Cette angoisse est pire que la peur de la mort. Parce que si la mort absolue existait et que j’étais anéanti, il ne resterait pas de conscience en moi pour souffrir ce vide. Mais dans l’état du créateur, si l’instant zéro reste figé dans son vide, la conscience est à jamais dans le vide éternel.
 
Nous voilà entrés dans l’essence de la conscience. Il faut maintenant que l’acte créateur accouche. Mais supposons le pire, supposons qu’il n’accouche pas. Pourquoi n’accoucherait-il pas? Imaginez un musicien qui se dirait : « Je veux en avoir le cœur net : est-ce que « La » musique existe? »
 
Alors il attend. Dans le silence, il attend.
 
Soudain, la radio se met à chanter. Il se dit : « Non, cela n’est pas « La » musique, mais simplement la création d’un homme, le produit de son imagination. » Alors il ferme la radio. Une heure plus tard, il entend la voisine chanter. Il lui crie de se taire. Et c’est le silence total. C’est plus fort que lui, il se met à turluter. Alors il se dit : « Ce n’est pas « La » musique, c’est une simple projection de mon imagination. Ma propre création. »
 
S’il étouffe en lui toute création, s’il étouffe autour de lui tout ce qui jaillit sous prétexte que ce n’est l’œuvre que d’un être humain, s’il attend disons vingt ans dans ce silence total, à la fin, il dira : «  Je le savais, « La » musique n’existe pas. Ce n’est qu’une invention humaine. »

C’est cela la crise de l’ère moderne. Et la crise spirituelle de chacun ressemble au moment zéro de la création. Nous sommes donc au plus beau moment de l’histoire de l’humanité, le moment où chaque être humain peut dire « oui » à ses propres forces créatrices et en même temps dire « oui » à la vie. Alors, chaque « oui » introduira sa propre création dans la création de la vie et le monde entrera dans une phase nouvelle.
 
L’ère écologique commencera lorsque plusieurs d’entre nous auront décidé d’apporter leurs forces créatrices à l’émergence d’un monde viable et vibrant.
 

Notes

1   En l’an 2000, il y avait 470 milliardaires qui possédaient ensemble 898 milliards USD. En 2013, ils sont 1426 et possèdent 5400 milliards USD. Un milliard de personnes sont en état de grave sous-alimentation.
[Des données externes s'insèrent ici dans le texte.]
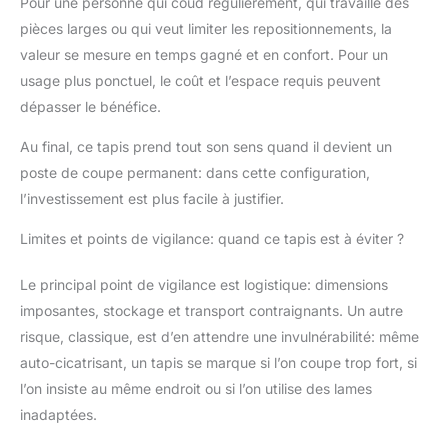
Pour une personne qui coud régulièrement, qui travaille des
pièces larges ou qui veut limiter les repositionnements, la
valeur se mesure en temps gagné et en confort. Pour un
usage plus ponctuel, le coût et l’espace requis peuvent
dépasser le bénéfice.
Au final, ce tapis prend tout son sens quand il devient un
poste de coupe permanent: dans cette configuration,
l’investissement est plus facile à justifier.
Limites et points de vigilance: quand ce tapis est à éviter ?
Le principal point de vigilance est logistique: dimensions
imposantes, stockage et transport contraignants. Un autre
risque, classique, est d’en attendre une invulnérabilité: même
auto-cicatrisant, un tapis se marque si l’on coupe trop fort, si
l’on insiste au même endroit ou si l’on utilise des lames
inadaptées.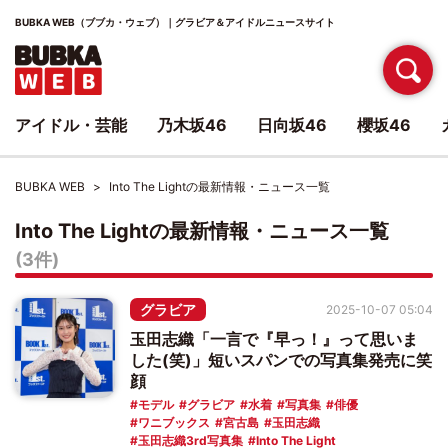
BUBKA WEB（ブブカ・ウェブ）｜グラビア＆アイドルニュースサイト
アイドル・芸能
乃木坂46
日向坂46
櫻坂46
BUBKA WEB
Into The Lightの最新情報・ニュース一覧
Into The Lightの最新情報・ニュース一覧
(3件)
グラビア
2025-10-07 05:04
玉田志織「一言で『早っ！』って思いま
した(笑)」短いスパンでの写真集発売に笑
顔
モデル
グラビア
水着
写真集
俳優
ワニブックス
宮古島
玉田志織
玉田志織3rd写真集
Into The Light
2   Texte traduit et présenté par Claude Larre, Les Carnets DDB, Desclée De Brouwer, Paris, 2010.

3   Œuvre complète, tome 29, Lausanne, Éditions Rencontre, p. 121.
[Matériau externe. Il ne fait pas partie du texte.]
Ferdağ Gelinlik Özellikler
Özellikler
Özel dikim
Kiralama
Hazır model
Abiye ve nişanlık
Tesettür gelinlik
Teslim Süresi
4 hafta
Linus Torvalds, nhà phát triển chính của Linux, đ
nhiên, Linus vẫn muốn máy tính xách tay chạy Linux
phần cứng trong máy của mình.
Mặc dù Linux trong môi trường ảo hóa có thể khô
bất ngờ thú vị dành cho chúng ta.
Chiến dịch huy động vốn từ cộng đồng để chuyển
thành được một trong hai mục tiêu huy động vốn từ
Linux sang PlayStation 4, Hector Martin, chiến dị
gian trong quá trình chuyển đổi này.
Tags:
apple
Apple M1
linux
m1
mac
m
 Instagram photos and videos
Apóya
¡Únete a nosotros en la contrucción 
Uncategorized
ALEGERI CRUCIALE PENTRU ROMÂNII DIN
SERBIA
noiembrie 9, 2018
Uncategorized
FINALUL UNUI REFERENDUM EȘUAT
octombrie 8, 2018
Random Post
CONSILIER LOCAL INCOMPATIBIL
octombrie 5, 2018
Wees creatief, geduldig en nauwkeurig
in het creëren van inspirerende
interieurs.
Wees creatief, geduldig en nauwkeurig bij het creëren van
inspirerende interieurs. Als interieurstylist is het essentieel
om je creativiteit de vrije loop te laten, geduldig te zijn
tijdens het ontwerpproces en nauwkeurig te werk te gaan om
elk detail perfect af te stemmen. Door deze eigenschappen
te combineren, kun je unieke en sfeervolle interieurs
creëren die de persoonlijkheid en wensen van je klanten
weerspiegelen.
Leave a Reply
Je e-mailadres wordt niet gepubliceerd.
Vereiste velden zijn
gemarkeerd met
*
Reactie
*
4   Nouvelles Fleurs du mal, Œuvres, p. 244.

5   Les Romantiques allemands, Paris, Desclée De Brouwer, 1956, p. 607.

6   « Le dépouillement par l’espace », no 2, hiver-printemps, 1964, p. 86-89.

7   Vergers, Paris, NRF, Poésie/Gallimard, 1985.
 



Diplômé en éthique et chargé de cours en travail social à l’Université du Québec à Rimouski, Jean Bédard a reçu un prix du Cercle d’excellence du réseau de l’Université du Québec en 2005. Auteur d’une douzaine d’ouvrages, dont Maître Eckhart, Nicolas de Cues et, Comenius, il vient d’obtenir le prix Ringuet de l’Académie des lettres du Québec pour son roman Marguerite Porète [ :] L’inspiration de Maître Eckhart publié en 2012 chez VLB éditeur.